“E se saudais somente os vossos irmãos, o que fazeis de extraordinário? (Mt 5,47)
A reflexão bíblica é elaborada por Adroaldo Palaoro, sacerdote jesuíta, comentando o evangelho do 7° Domingo do Tempo Comum (19/02/2017) que corresponde ao trecho de Mateus 5, 38-48.
Com estas palavras, Jesus estabelece a diferença entre o modo pagão e o modo cristão de viver o cotidiano. A “cotidianidade” de nossa vida está tecida de coisas “ordinárias”, contraposta ao que ocorre de maneira “extra-ordinária”. A maioria das pessoas vive restrita ao ordinário com o anonimato que ele envolve. No entanto, no seio do ordinário pode brotar uma mudança, uma transformação.
“Se, às vezes, há um fastio na rotina, não raro ela revela um mistério insondável” (Cláudio Van Balen). Quando assumimos o nosso ordinário e o vivificamos com injeções de novidade e de criação, ele se torna o “lugar” das experiências. E a “experiência é a sabedoria da vida”.
No ordinário se encontram as “pequenas práticas com sucesso”. O ordinário pode significar um avanço na aceitação do “pequeno”, das coisas mais simples… tudo tem sentido, tudo é digno de ser cuidado. Nesse sentido, o ordinário que conserva, também pode provocar o surgimento do novo; o ordinário que aliena, também está grávido de utopia; o ordinário que nos acomoda, também pode ser o lugar da audácia e da iniciativa.
No evangelho de hoje, Jesus pergunta aos seus seguidores o que fazem de extraordinário. Isso nos leva a pensar que o cristão deve ser aquele que tem atitudes extraordinárias, comportamentos extraordinários, ações extraordinárias, etc… Portanto, esta é uma das características do cristão: ser extraordinário.
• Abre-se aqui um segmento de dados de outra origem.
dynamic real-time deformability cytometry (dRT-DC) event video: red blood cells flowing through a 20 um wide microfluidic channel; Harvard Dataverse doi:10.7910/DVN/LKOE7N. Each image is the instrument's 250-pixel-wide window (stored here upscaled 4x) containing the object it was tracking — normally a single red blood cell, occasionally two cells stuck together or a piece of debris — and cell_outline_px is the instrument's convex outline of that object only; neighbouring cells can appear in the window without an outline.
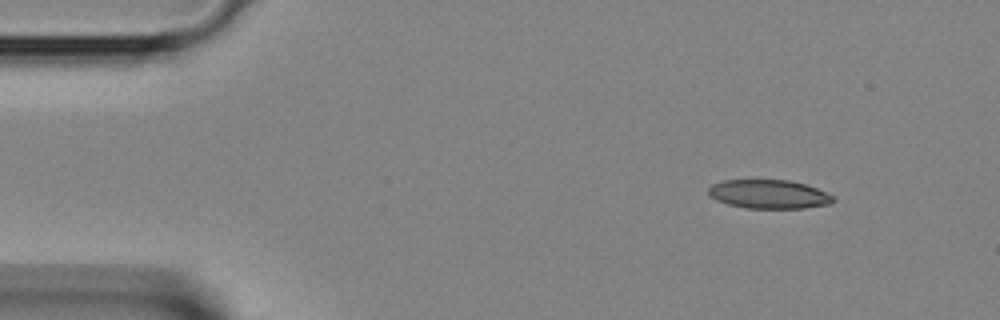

No entanto, quando pensamos em “extraordinário”, pensamos em enormes obras, coisas estrondosas, mirabolantes, etc…
O que é “extraordinário”? A palavra nos sugere pensar o seguinte: “extra” + “ordinário”. “Ordinário” é o que está na ordem do dia, nas regras, nos comportamentos ditos normais de todos, na mesmice do dia a dia. Isto é o ordinário: acordar, trabalhar, estudar, casar, comprar, consumir, morrer… Milhões de pessoas passam a vida fazendo o ordinário. E simplesmente “passam”.
Aqueles que fazem coisas “além desse ordinário”, ou seja, “extra”, são pessoas “extraordinárias”. Portanto, tudo aquilo que vai além da normalidade, do comportamento geral, isso é extraordinário. Dessa forma, tiramos do conceito de “extraordinário” a necessidade de “coisas enormes”. Mas, coisas mais profundas, com mais sentido, com “sabor diferente”, com “características diferenciadas”.
O seguimento de Jesus é para aqueles que querem “algo mais”, que querem o “extraordinário”. A espiritualidade é a contracorrente do ordinário. Se, de um lado, o ordinário nos arrasta para a repetição e a conservação, de outro lado, a espiritualidade nos impulsiona para a busca e a descoberta. Se permanecermos simplesmente no ordinário, então nos tornaremos medíocres e nos contentaremos com o “menos”.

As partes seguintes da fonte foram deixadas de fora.